I was trying to determine what the easiest way to do this would be. Since these sites are just asking for links to the review page, not having you actually sign in to an integration of some sort, I assume they're just scraping the reviews from the page?
So my solution would need to have a CRON job of some sort fire once a day to fetch new reviews. At that time, for each of my customers, for each of their review sources (Google, FB, Yelp..), I send out a web scraper (Puppeteer?), and that has to find each review on page as well as progress through each page if more than one, and save it back to my database.
This seems doable but it also seems pretty complex and easy to break, like if Trustpilot changes an element on page it could break my scraper, or my scraper could get blocked easily, or a review could be easily missed. Am I thinking about this correctly or is there a more simple obvious route to go?

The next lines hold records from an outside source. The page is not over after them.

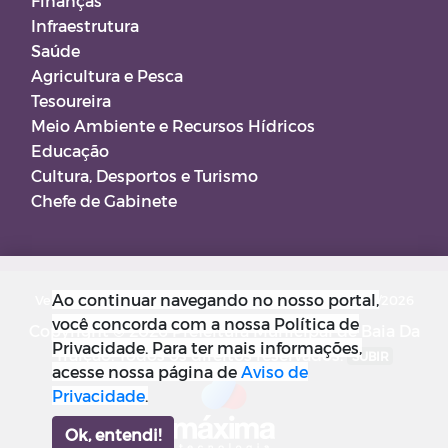
Finanças
Infraestrutura
Saúde
Agricultura e Pesca
Tesoureira
Meio Ambiente e Recursos Hídricos
Educação
Cultura, Desportos e Turismo
Chefe de Gabinete
Ao continuar navegando no nosso portal,
Versão do Sistema: 5.0.267
Data da Versão: 18/03/2026
você concorda com a nossa Política de
Copyright © 2026 Prefeitura Municipal de Baia Da
Privacidade. Para ter mais informações,
Traição. Todos os direitos reservados.
SUBIR
acesse nossa página de
Aviso de
Privacidade
.
Ok, entendi!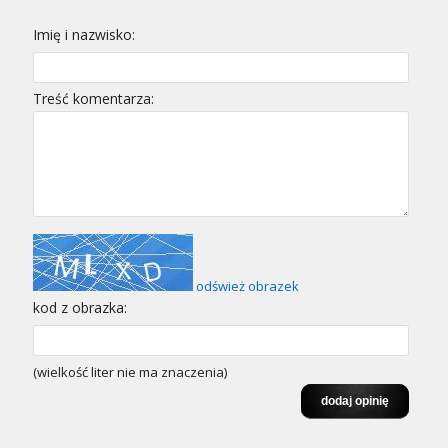
Imię i nazwisko:
Treść komentarza:
odśwież obrazek
kod z obrazka:
(wielkość liter nie ma znaczenia)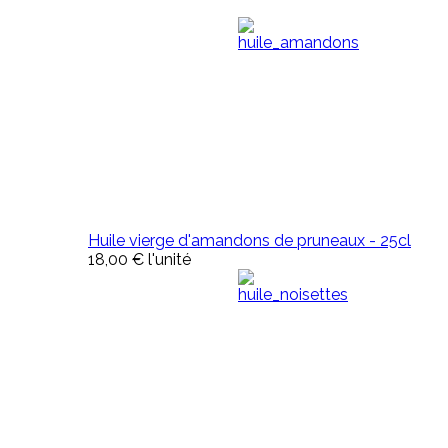
Huile vierge d'amandons de pruneaux - 25cl
18,00 €
l'unité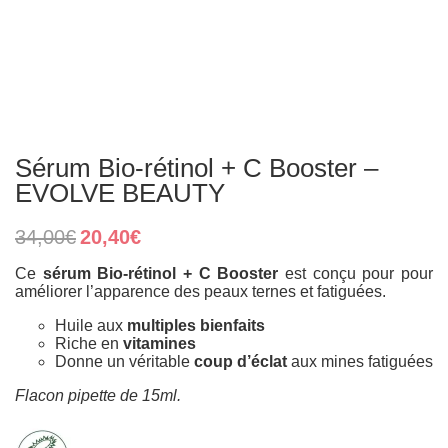
Sérum Bio-rétinol + C Booster –
EVOLVE BEAUTY
Original
Current
34,00
€
20,40
€
price
price
was:
is:
Ce
sérum Bio-rétinol + C Booster
est conçu pour pour
34,00€.
20,40€.
améliorer l’apparence des peaux ternes et fatiguées.
Huile aux
multiples bienfaits
Riche en
vitamines
Donne un véritable
coup d’éclat
aux mines fatiguées
Flacon pipette de 15ml.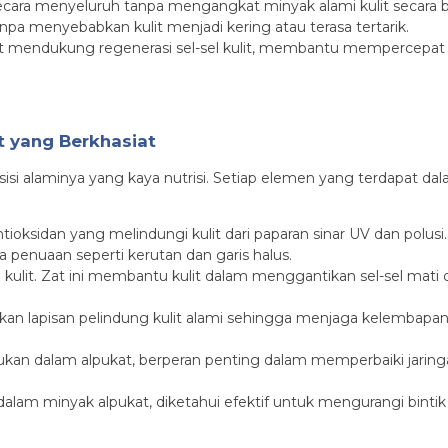
cara menyeluruh tanpa mengangkat minyak alami kulit secara b
a menyebabkan kulit menjadi kering atau terasa tertarik.
at mendukung regenerasi sel-sel kulit, membantu mempercepat
 yang Berkhasiat
si alaminya yang kaya nutrisi. Setiap elemen yang terdapat da
tioksidan yang melindungi kulit dari paparan sinar UV dan polu
da penuaan seperti kerutan dan garis halus.
 kulit. Zat ini membantu kulit dalam menggantikan sel-sel mati d
apisan pelindung kulit alami sehingga menjaga kelembapan te
mukan dalam alpukat, berperan penting dalam memperbaiki jaringa
 dalam minyak alpukat, diketahui efektif untuk mengurangi bintik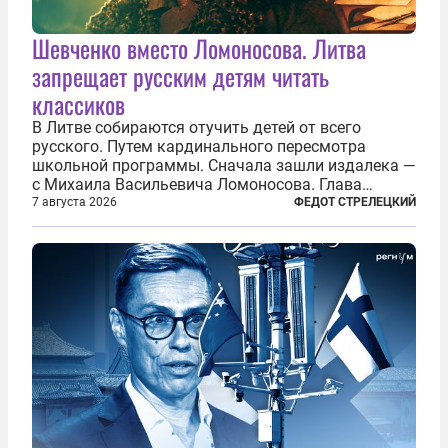
Шевченко вместо Ломоносова. Литва
запрещает русским детям читать
классиков
В Литве собираются отучить детей от всего
русского. Путем кардинального пересмотра
школьной программы. Сначала зашли издалека —
с Михаила Васильевича Ломоносова. Глава
правительства Литвы Миндаугас Синкявичюс
7 августа 2026
ФЕДОТ СТРЕЛЕЦКИЙ
предложил исключить его тексты из программ
общего образования. Мотивировал он это тем,
что...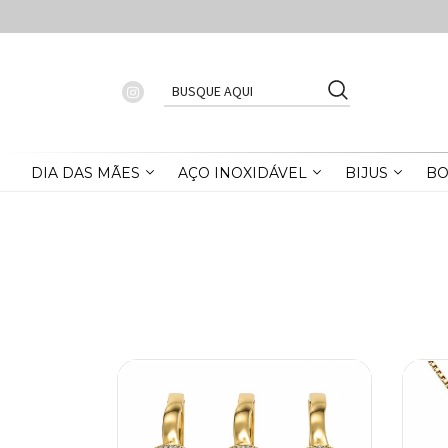
DIA DAS MÃES
AÇO INOXIDÁVEL
BIJUS
BO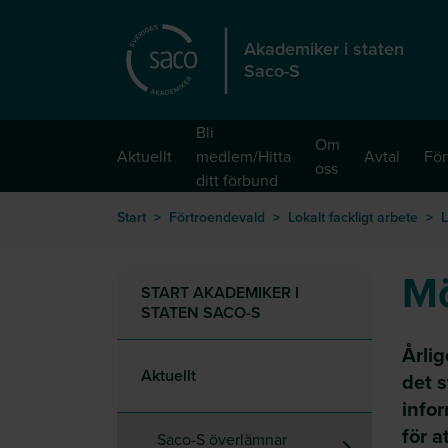
Hoppa till huvudinnehåll
Akademiker i staten
Saco-S
Bli
Om
Aktuellt
medlem/Hitta
Avtal
För
oss
ditt förbund
Start
>
Förtroendevald
>
Lokalt fackligt arbete
>
L
Mö
START AKADEMIKER I
STATEN SACO-S
Årlig
Aktuellt
det s
infor
för a
Saco-S överlämnar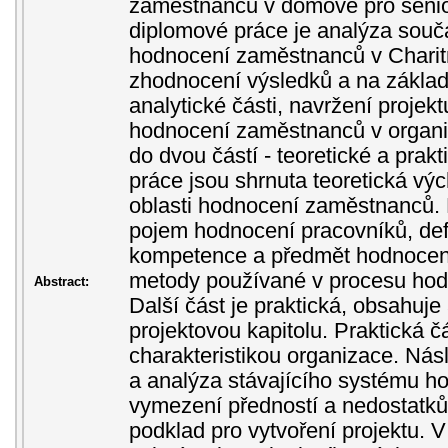
zaměstnanců v domově pro senio
diplomové práce je analýza sou
hodnocení zaměstnanců v Charit
zhodnocení výsledků a na základ
analytické části, navržení projek
hodnocení zaměstnanců v organiz
do dvou částí - teoretické a prakti
práce jsou shrnuta teoretická výc
oblasti hodnocení zaměstnanců.
pojem hodnocení pracovníků, defin
kompetence a předmět hodnocení
metody používané v procesu hod
Abstract:
Další část je praktická, obsahuje
projektovou kapitolu. Praktická č
charakteristikou organizace. Nás
a analýza stávajícího systému 
vymezení předností a nedostatků
podklad pro vytvoření projektu. V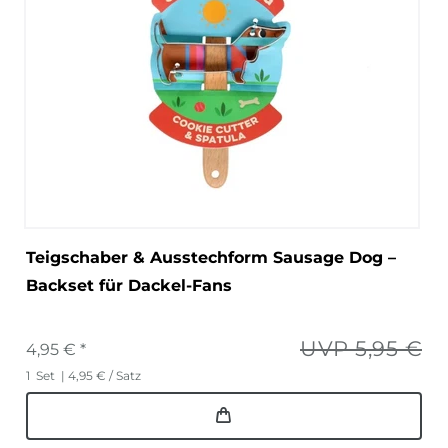
Teigschaber & Ausstechform Sausage Dog –
Backset für Dackel-Fans
UVP 5,95 €
4,95 € *
1
Set
| 4,95 € / Satz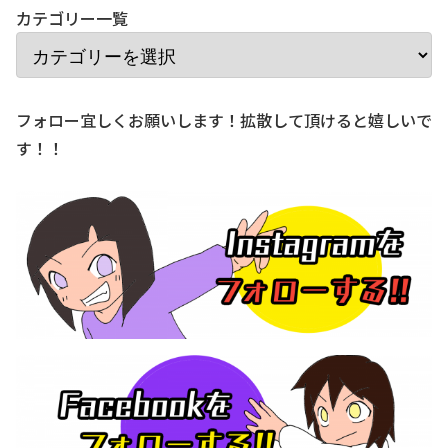
カテゴリー一覧
フォロー宜しくお願いします！拡散して頂けると嬉しいで
す！！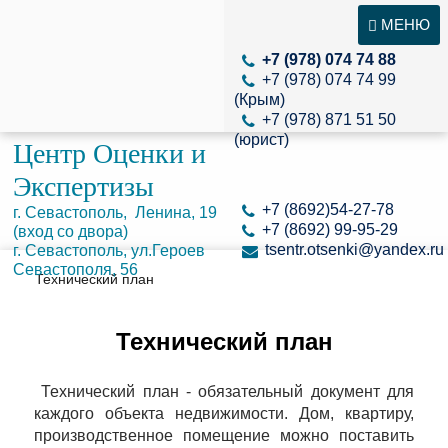
МЕНЮ
+7 (978) 074 74 88
+7 (978) 074 74 99
(Крым)
+7 (978) 871 51 50
(юрист)
Центр Оценки и
Экспертизы
+7 (8692)54-27-78
г. Севастополь, Ленина, 19
+7 (8692) 99-95-29
(вход со двора)
tsentr.otsenki@yandex.ru
г. Севастополь, ул.Героев
Севастополя, 56
Технический план
Технический план
Технический план - обязательный документ для
каждого объекта недвижимости. Дом, квартиру,
производственное помещение можно поставить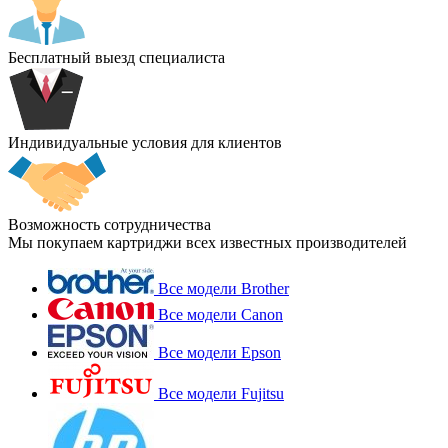
Бесплатный выезд специалиста
Индивидуальные условия для клиентов
Возможность сотрудничества
Мы покупаем картриджи всех известных производителей
Все модели Brother
Все модели Canon
Все модели Epson
Все модели Fujitsu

All review consolidation products achive this by scrapping. There isn't any better way to do this...
Instead, to maintain consistency you should scrap a particular page every day and compare this will predefined output..

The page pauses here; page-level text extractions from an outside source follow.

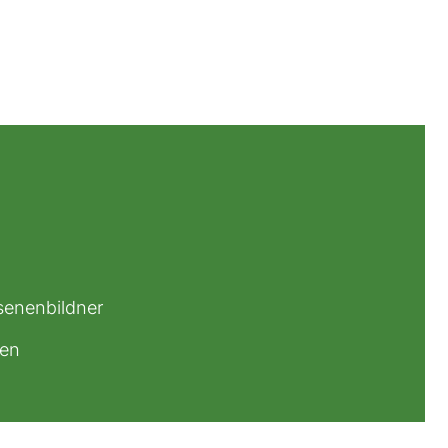
senenbildner
sen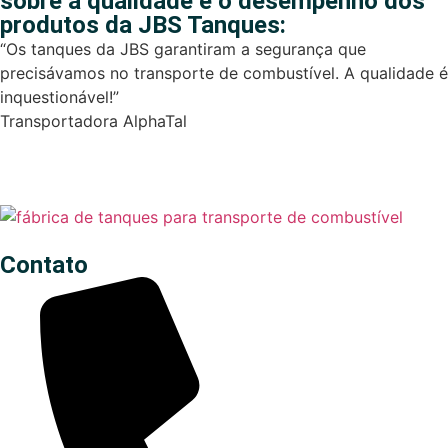
sobre a qualidade e o desempenho dos
produtos da JBS Tanques:
“Os tanques da JBS garantiram a segurança que
precisávamos no transporte de combustível. A qualidade é
inquestionável!”
Transportadora AlphaTal
Contato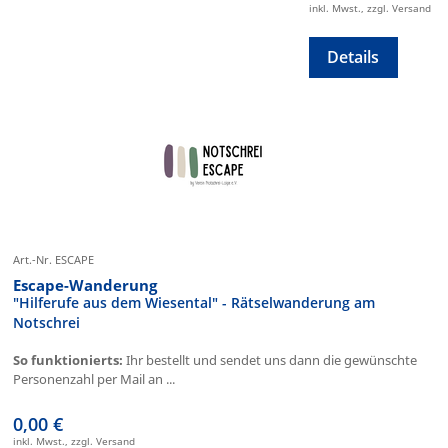
inkl. Mwst., zzgl. Versand
Details
Art.-Nr. ESCAPE
Escape-Wanderung
"Hilferufe aus dem Wiesental" - Rätselwanderung am
Notschrei
So funktionierts:
Ihr bestellt und sendet uns dann die gewünschte
Personenzahl per Mail an ...
0,00 €
inkl. Mwst., zzgl. Versand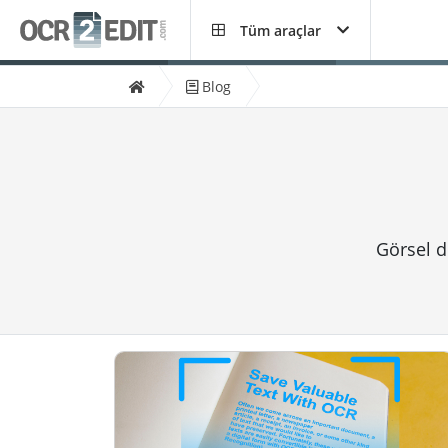
Tüm araçlar
Blog
Görsel d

You should do it just for 1 review. If the outcome don't match, then fire an email to yourself. This helps to keep an eye on changes...

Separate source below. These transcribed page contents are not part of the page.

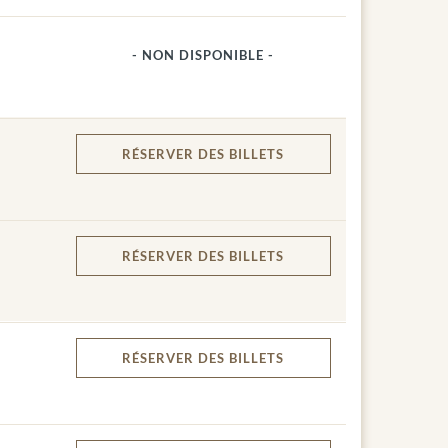
- NON DISPONIBLE -
RÉSERVER
DES BILLETS
RÉSERVER
DES BILLETS
RÉSERVER
DES BILLETS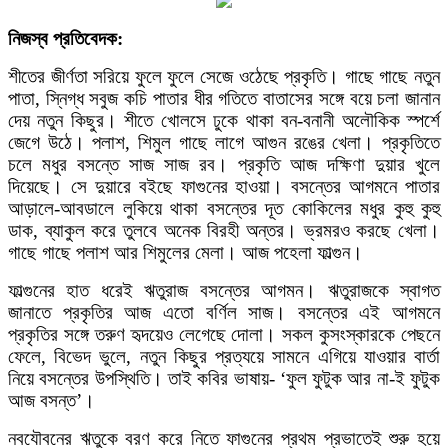
নিজস্ব প্রতিবেদক:
শীতের জীর্ণতা সরিয়ে ফুলে ফুলে সেজে ওঠেছে প্রকৃতি। গাছে গাছে নতুন
পাতা, স্নিগ্ধ সবুজ কচি পাতার ধীর গতিতে বাতাসের সঙ্গে বয়ে চলা জানান
দেয় নতুন কিছুর। শীতে খোলসে ঢুকে থাকা বন-বনানী অলৌকিক স্পর্শে
জেগে উঠে। পলাশ, শিমুল গাছে লাগে আগুন রঙের খেলা। প্রকৃতিতে
চলে মধুর বসন্তে সাজ সাজ রব। প্রকৃতি আজ দক্ষিণা দুয়ার খুলে
দিয়েছে। সে দুয়ারে বইছে ফাগুনের হাওয়া। বসন্তের আগমনে পাতার
আড়ালে-আবডালে লুকিয়ে থাকা বসন্তের দূত কোকিলের মধুর কুহু কুহু
ডাক, ব্যাকুল করে তুলবে অনেক বিরহী অন্তর। ভ্রমরও করছে খেলা।
গাছে গাছে পলাশ আর শিমুলের মেলা। আজ পহেলা ফাল্গুন।
ফাল্গুনের হাত ধরেই ঋতুরাজ বসন্তের আগমন। ঋতুরাজকে স্বাগত
জানাতে প্রকৃতির আজ এতো বর্ণিল সাজ। বসন্তের এই আগমনে
প্রকৃতির সঙ্গে তরুণ হৃদয়েও লেগেছে দোলা। সকল কুসংস্কারকে পেছনে
ফেলে, বিভেদ ভুলে, নতুন কিছুর প্রত্যয়ে সামনে এগিয়ে যাওয়ার বার্তা
নিয়ে বসন্তের উপস্থিতি। তাই কবির ভাষায়- ‘ফুল ফুটুক আর না-ই ফুটুক
আজ বসন্ত’।
নবযৌবনের ঋতুকে বরণ করে নিতে ফাগুনের প্রথম প্রভাতেই শুরু হয়ে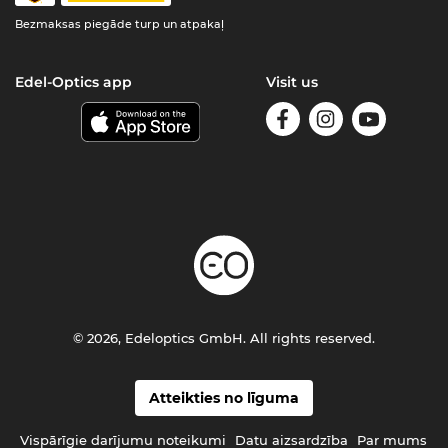
Bezmaksas piegāde turp un atpakaļ
Edel-Optics app
Visit us
© 2026, Edeloptics GmbH. All rights reserved.
Atteikties no līguma
Vispārīgie darījumu noteikumi
Datu aizsardzība
Par mums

This is the technic to get the data, however, pay attention to duplicate content penalty with SEO. Resharing unedited content without canonical links can get you in trouble.
It's going to be a risky business. Scaling it going to be another issue. I don't believe they'll do something about it as long as you don't hurt their business.
About scraping, first I'd look for their API, next inspect their private APIs, if they don't work out use the headless solution.
It's doable as others already did. Things break, your test cases for each review site will alert you when that happens.
Thanks for the info! Yeah I figured there may be some ToS issues too so thats yet another issue, I'll dig into the APIs to see if I can leverage that but I'm thinking this turned out to be more trouble than it's worth.
I don't have any accounts on these review sites so I'm not familiar with their logic but after a quick look I noticed some of them have "Save" buttons on business profiles. Potentially allowing regular users to follow those business' feed/reviews. If that's the case, that could be another way to fetch data.
I can't say anything about the trouble/worth. So good luck with it.